Here is the entire code that reproduces the plot with a few additional comments:

from lmfit import minimize, Parameters, Parameter, report_fit
import numpy as np

xdata = np.array([177.,180.,183.,187.,189.,190.,196.,197.,201.,202.,203.,204.,206.,218.,225.,231.,234.,
      252.,262.,266.,267.,268.,277.,286.,303.])

ydata = np.array([0.81,0.74,0.78,0.75,0.77,0.81,0.73,0.76,0.71,0.74,0.81,0.71,0.74,0.71,
      0.72,0.69,0.75,0.59,0.61,0.63,0.64,0.63,0.35,0.27,0.26])

def fit_fc(params, x, data):

    n1 = params['n1'].value
    n2 = params['n2'].value
    n3 = params['n3'].value
    n4 = params['n4'].value
    n5 = params['n5'].value

    model = n1 + (n2 * x + n3) * 1./ (1. + np.exp(n4 * (n5 - x)))

    return model - data #that's what you want to minimize

# create a set of Parameters
# 'value' is the initial condition
# 'min' and 'max' define your boundaries
params = Parameters()
params.add('n1', value= 0.2, min=0.2, max=0.8)
params.add('n2', value= -0.005, min=-0.3, max=10**(-10))
params.add('n3', value= 1.0766, min=-1000., max=1000.)
params.add('n4', value= -0.36379, min=-1000., max=1000.)
params.add('n5', value= 274.0, min=0., max=1000.)

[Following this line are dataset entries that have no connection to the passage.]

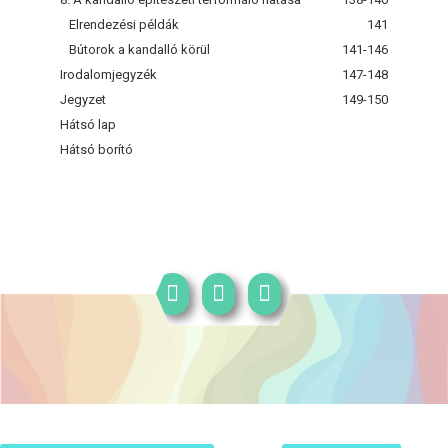
Elrendezési példák
141
Bútorok a kandalló körül
141-146
Irodalomjegyzék
147-148
Jegyzet
149-150
Hátsó lap
Hátsó borító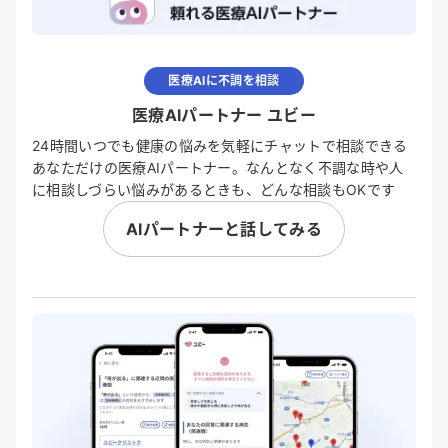
医療AIに不調を相談
医療AIパートナー ユビー
24時間いつでも健康の悩みを気軽にチャットで相談できる
あなただけの医療AIパートナー。なんとなく不調な時や人
に相談しづらい悩みがあるときも、どんな相談もOKです
AIパートナーと話してみる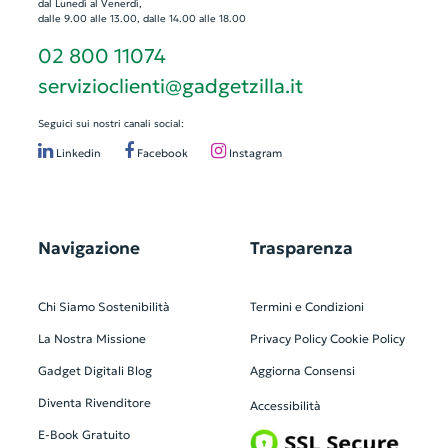
dal Lunedì al Venerdì,
dalle 9.00 alle 13.00, dalle 14.00 alle 18.00
02 800 11074
servizioclienti@gadgetzilla.it
Seguici sui nostri canali social:
Linkedin
Facebook
Instagram
Navigazione
Trasparenza
Chi Siamo
Sostenibilità
Termini e Condizioni
La Nostra Missione
Privacy Policy
Cookie Policy
Gadget Digitali
Blog
Aggiorna Consensi
Diventa Rivenditore
Accessibilità
E-Book Gratuito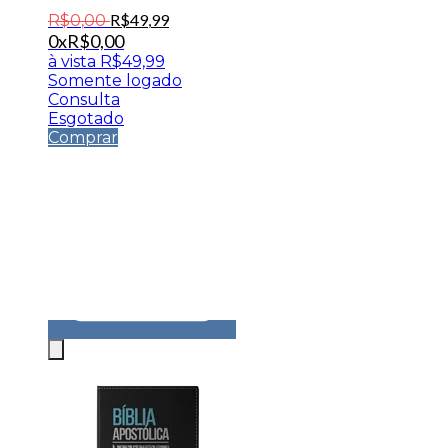
R$
49
,
99
R$
0
,
00
0x
R$
0,00
à vista
R$
49,99
Somente logado
Consulta
Esgotado
Comprar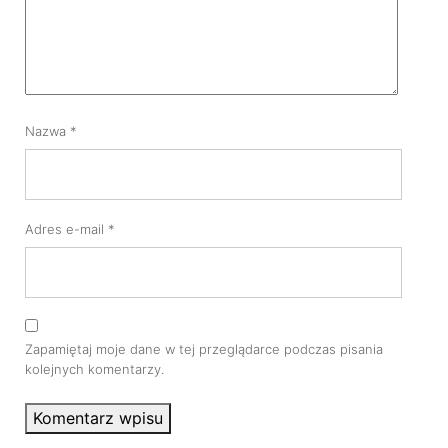
Nazwa
*
Adres e-mail
*
Zapamiętaj moje dane w tej przeglądarce podczas pisania
kolejnych komentarzy.
Komentarz wpisu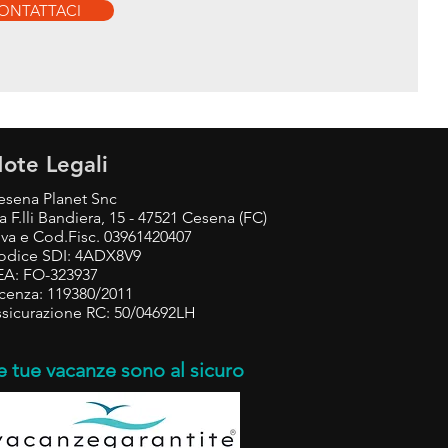
ONTATTACI
ote Legali
esena Planet Snc
a F.lli Bandiera, 15 - 47521 Cesena (FC)
.iva e Cod.Fisc. 03961420407
odice SDI: 4ADX8V9
EA: FO-323937
icenza: 119380/2011
ssicurazione RC: 50/04692LH
e tue vacanze sono al sicuro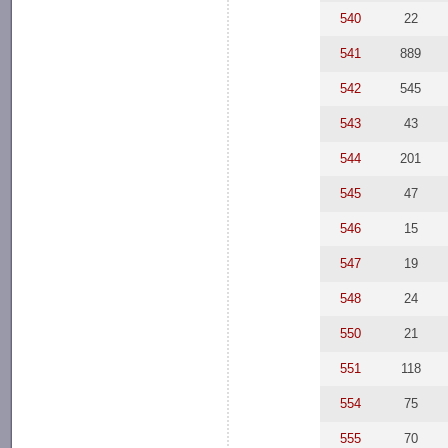
540
22
541
889
542
545
543
43
544
201
545
47
546
15
547
19
548
24
550
21
551
118
554
75
555
70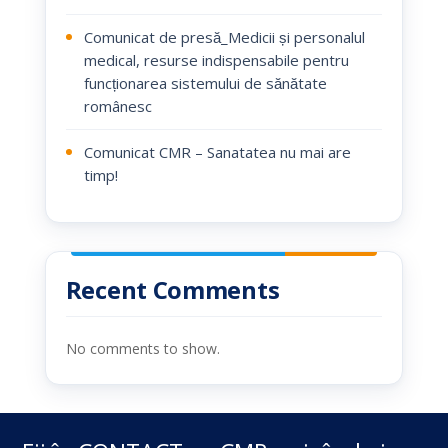
Comunicat de presă_Medicii și personalul
medical, resurse indispensabile pentru
funcționarea sistemului de sănătate
românesc
Comunicat CMR – Sanatatea nu mai are
timp!
Recent Comments
No comments to show.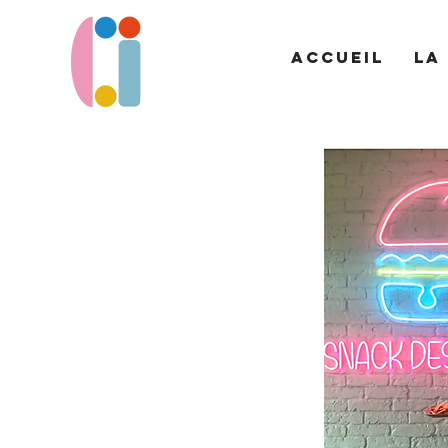
ACCUEIL
LA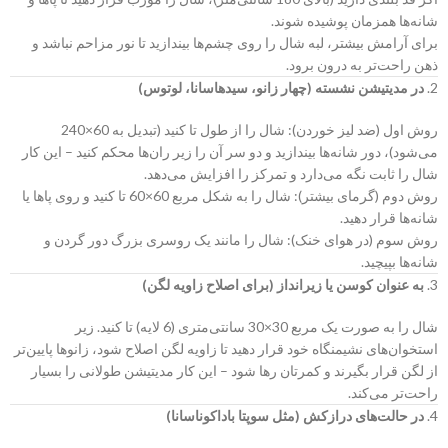
شانه‌ها همزمان پوشیده شوند.
برای آرامش بیشتر، لبه شال را روی چشم‌ها بیندازید تا نور مزاحم نباشد و
ذهن راحت‌تر به درون برود.
2.
در مدیتیشن نشسته (چهار زانو، سیدهاسانا، لوتوس)
روش اول (ضد لیز خوردن): شال را از طول تا کنید (تبدیل به 60×240
می‌شود)، دور شانه‌ها بیندازید و دو سر آن را زیر ران‌ها محکم کنید – این کار
شال را ثابت نگه می‌دارد و تمرکز را افزایش می‌دهد.
روش دوم (گرمای بیشتر): شال را به شکل مربع 60×60 تا کنید و روی پاها یا
شانه‌ها قرار دهید.
روش سوم (در هوای خنک): شال را مانند یک روسری بزرگ دور گردن و
شانه‌ها بپیچید.
3.
به عنوان کوسن یا زیرانداز (برای اصلاح زاویه لگن)
شال را به صورت یک مربع 30×30 سانتی‌متری (6 لایه) تا کنید. زیر
استخوان‌های نشیمنگاه خود قرار دهید تا زاویه لگن اصلاح شود، زانوها پایین‌تر
از لگن قرار بگیرند و کمرتان رها شود – این کار مدیتیشن طولانی را بسیار
راحت‌تر می‌کند.
4.
در حالت‌های درازکش (مثل سوپتا باداکوناسانا)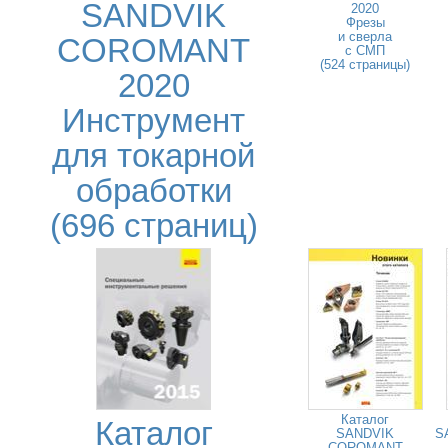
SANDVIK
2020
Фрезы
и сверла
COROMANT
с СМП
(524 страницы)
2020
Инструмент
для токарной
обработки
(696 страниц)
Каталог
Каталог
SANDVIK
S
COROMANT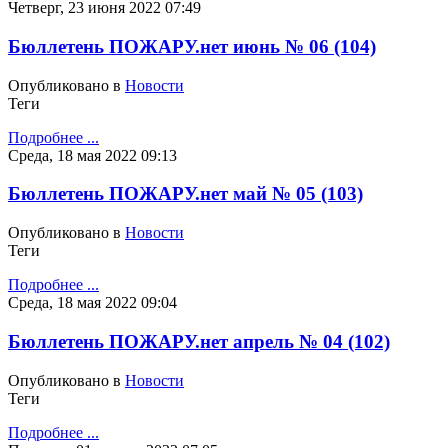
Четверг, 23 июня 2022 07:49
Бюллетень ПОЖАРУ.нет июнь № 06 (104)
Опубликовано в
Новости
Теги
Подробнее ...
Среда, 18 мая 2022 09:13
Бюллетень ПОЖАРУ.нет май № 05 (103)
Опубликовано в
Новости
Теги
Подробнее ...
Среда, 18 мая 2022 09:04
Бюллетень ПОЖАРУ.нет апрель № 04 (102)
Опубликовано в
Новости
Теги
Подробнее ...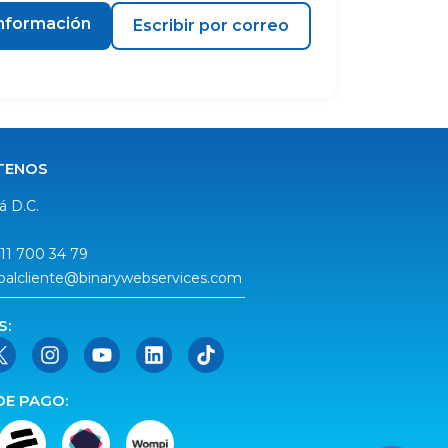
 información
Escribir por correo
TENOS
á D.C.
311 700 34 79
ioalcliente@binarywebservices.com
S:
DE PAGO: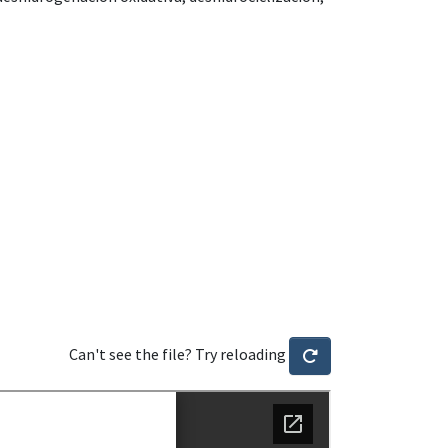
Can't see the file? Try reloading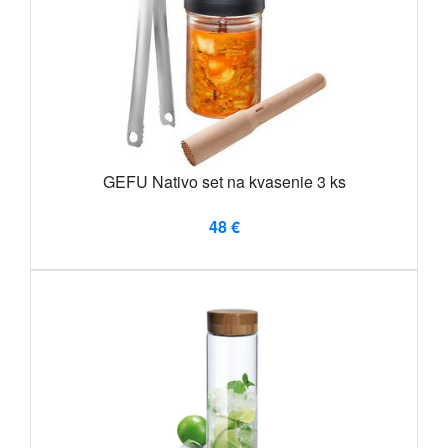
GEFU Nativo set na kvasenie 3 ks
48 €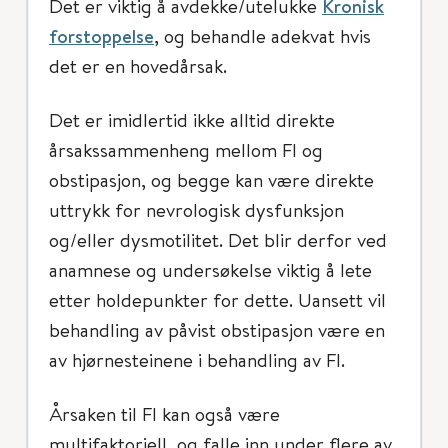
Det er viktig å avdekke/utelukke
Kronisk
forstoppelse
, og behandle adekvat hvis
det er en hovedårsak.
Det er imidlertid ikke alltid direkte
årsakssammenheng mellom FI og
obstipasjon, og begge kan være direkte
uttrykk for nevrologisk dysfunksjon
og/eller dysmotilitet. Det blir derfor ved
anamnese og undersøkelse viktig å lete
etter holdepunkter for dette. Uansett vil
behandling av påvist obstipasjon være en
av hjørnesteinene i behandling av FI.
Årsaken til FI kan også være
multifaktoriell, og falle inn under flere av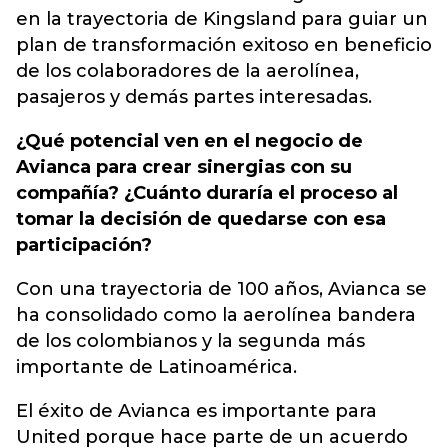
en la trayectoria de Kingsland para guiar un
plan de transformación exitoso en beneficio
de los colaboradores de la aerolínea,
pasajeros y demás partes interesadas.
¿Qué potencial ven en el negocio de
Avianca para crear sinergias con su
compañía? ¿Cuánto duraría el proceso al
tomar la decisión de quedarse con esa
participación?
Con una trayectoria de 100 años, Avianca se
ha consolidado como la aerolínea bandera
de los colombianos y la segunda más
importante de Latinoamérica.
El éxito de Avianca es importante para
United porque hace parte de un acuerdo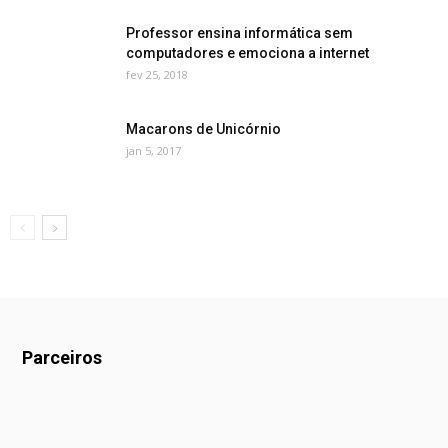
Professor ensina informática sem
computadores e emociona a internet
fev 25, 2018
Macarons de Unicórnio
jan 5, 2017
Parceiros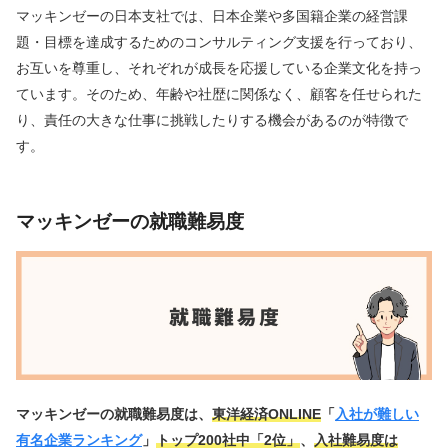
マッキンゼーの日本支社では、日本企業や多国籍企業の経営課
題・目標を達成するためのコンサルティング支援を行っており、
お互いを尊重し、それぞれが成長を応援している企業文化を持っ
ています。そのため、年齢や社歴に関係なく、顧客を任せられた
り、責任の大きな仕事に挑戦したりする機会があるのが特徴で
す。
マッキンゼーの就職難易度
マッキンゼーの就職難易度は、
東洋経済ONLINE
「
入社が難しい
有名企業ランキング
」
トップ200社中「2位」
、
入社難易度は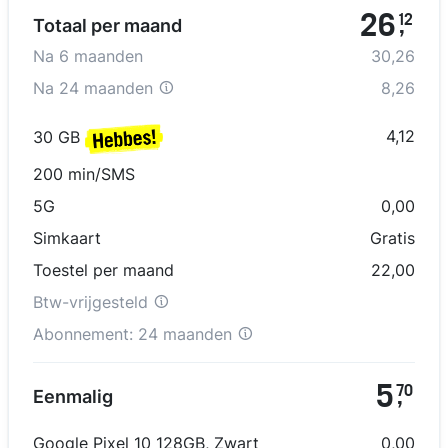
26
12
Totaal per maand
,
Na
6
maanden
30,26
Na
24 maanden
8,26
4,12
30 GB
200 min/SMS
5G
0,00
Simkaart
Gratis
Toestel per maand
22,00
Btw-vrijgesteld
Abonnement:
24 maanden
5
70
Eenmalig
,
Google Pixel 10 128GB
,
Zwart
0,00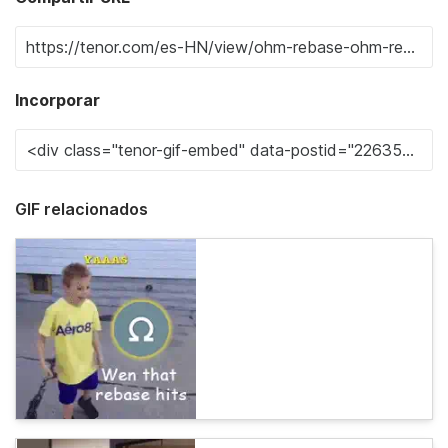
Incorporar
GIF relacionados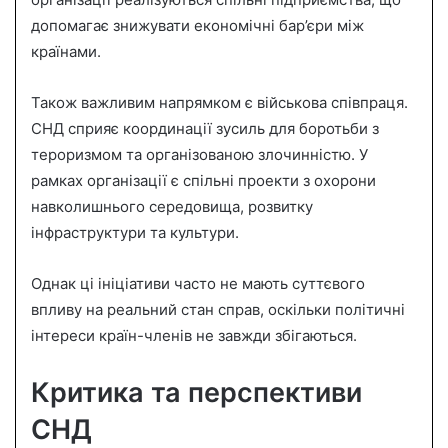
допомагає знижувати економічні бар’єри між
країнами.
Також важливим напрямком є військова співпраця.
СНД сприяє координації зусиль для боротьби з
тероризмом та організованою злочинністю. У
рамках організації є спільні проекти з охорони
навколишнього середовища, розвитку
інфраструктури та культури.
Однак ці ініціативи часто не мають суттєвого
впливу на реальний стан справ, оскільки політичні
інтереси країн-членів не завжди збігаються.
Критика та перспективи
СНД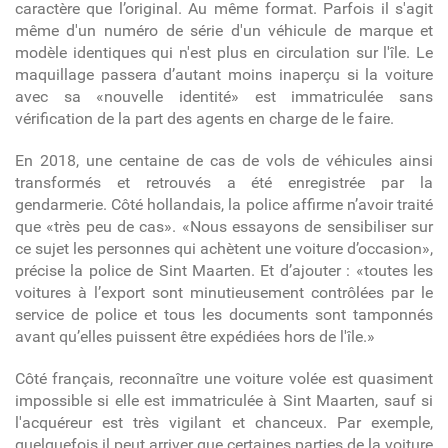
caractère que l’original. Au même format. Parfois il s'agit
même d'un numéro de série d'un véhicule de marque et
modèle identiques qui n'est plus en circulation sur l'île.
Le
maquillage passera d’autant moins inaperçu si la voiture
avec sa «nouvelle identité» est immatriculée sans
vérification de la part des agents en charge de le faire.
En 2018, une centaine de cas de vols de véhicules ainsi
transformés et retrouvés a été enregistrée par la
gendarmerie. Côté hollandais, la police affirme n’avoir traité
que «très peu de cas». «Nous essayons de sensibiliser sur
ce sujet les personnes qui achètent une voiture d’occasion»,
précise la police de Sint Maarten. Et d’ajouter : «toutes les
voitures à l’export sont minutieusement contrôlées par le
service de police et tous les documents sont tamponnés
avant qu’elles puissent être expédiées hors de l'île.»
Côté français, reconnaître une voiture volée est quasiment
impossible si elle est immatriculée à Sint Maarten, sauf si
l'acquéreur est très vigilant et chanceux. Par exemple,
q
uelquefois il peut arriver que certaines parties de la voiture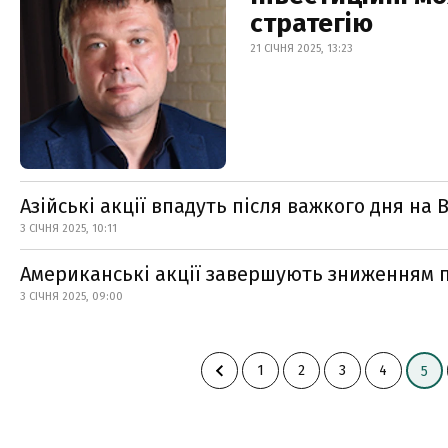
стратегію
21 СІЧНЯ 2025, 13:23
Азійські акції впадуть після важкого дня на 
3 СІЧНЯ 2025, 10:11
Американські акції завершують зниженням п
3 СІЧНЯ 2025, 09:00
1
2
3
4
5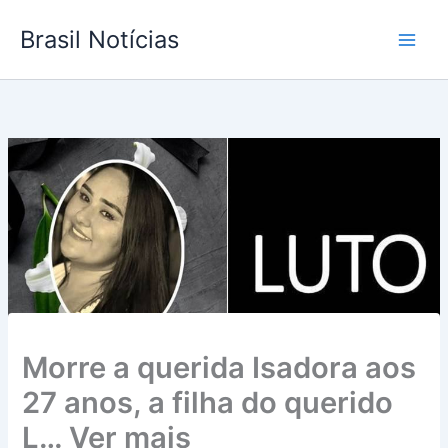
Ir
Brasil Notícias
para
o
conteúdo
Morre a querida Isadora aos
27 anos, a filha do querido
L… Ver mais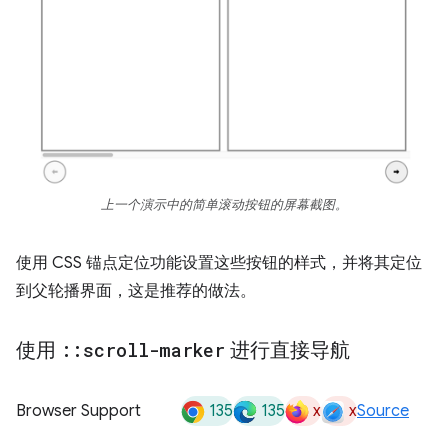
上一个演示中的简单滚动按钮的屏幕截图。
使用 CSS 锚点定位功能设置这些按钮的样式，并将其定位
到父轮播界面，这是推荐的做法。
使用
::
scroll-marker
进行直接导航
135
135
x
x
Browser Support
Source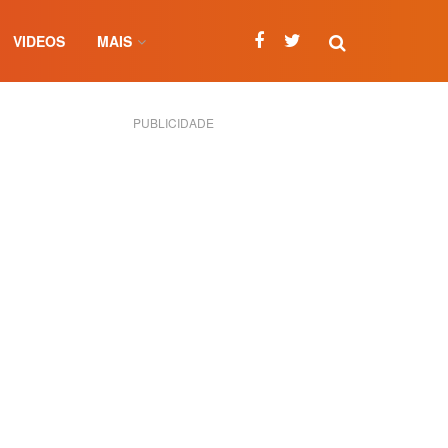
VIDEOS
MAIS
PUBLICIDADE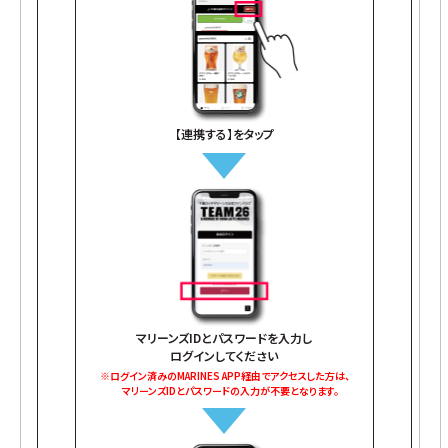
【連携する】をタップ
マリーンズIDとパスワードを入力し
ログインしてください
※ログイン済みのMARINES APP経由でアクセスした方は、
マリーンズIDとパスワードの入力が不要となります。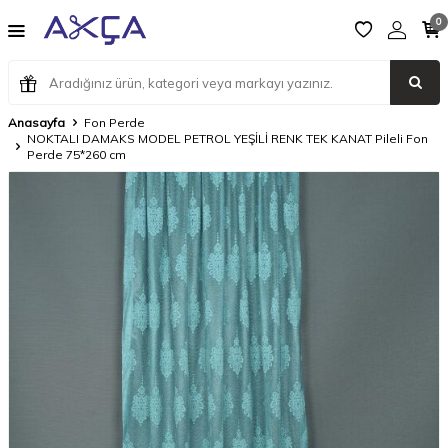
0
Anasayfa
Fon Perde
NOKTALI DAMAKS MODEL PETROL YEŞİLİ RENK TEK KANAT Pileli Fon
Perde 75*260 cm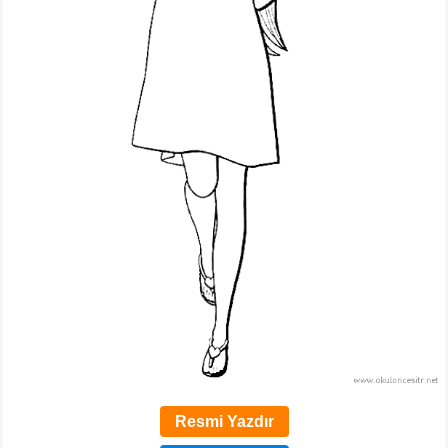
Resmi Yazdır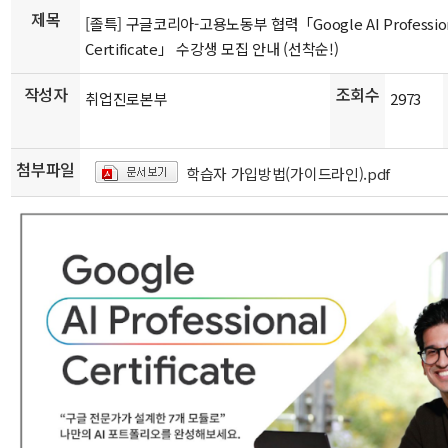
제목
[졸특] 구글코리아-고용노동부 협력「Google AI Professio
Certificate」 수강생 모집 안내 (선착순!)
작성자
조회수
취업진로본부
2973
첨부파일
학습자 가입방법(가이드라인).pdf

# do fit, here with leastsq model
result = minimize(fit_fc, params, args=(xdata, ydata))

# write error report
report_fit(params)

xplot = np.linspace(min(xdata), max(xdata), 1000)
yplot = result.values['n1'] + (result.values['n2'] * xplot + result.values['n3']) * \
                              1./ (1. + np.exp(result.values['n4'] * (result.values['n5'] - xplot)))
#plot results
try:
    import pylab
    pylab.plot(xdata, ydata, 'k+')
    pylab.plot(xplot, yplot, 'r')
    pylab.show()
except:
    pass

EDIT:

If you use version 0.9.x you need to adjust the code accordingly; check here which changes have been made from 0.8.3 to 0.9.x.

Answer 4

Workaround: use variable transformations like a2=tanh(a2'), a3=exp(a3') or a5=a5'^2.

Answer 5

Have you considered treating it as an optimization problem and using one of the nonlinear optimization routines in scipy to minimize the least-squares error by varying the coefficients of your function? Many of the routines in optimize allow for bound constraints on the independent variables.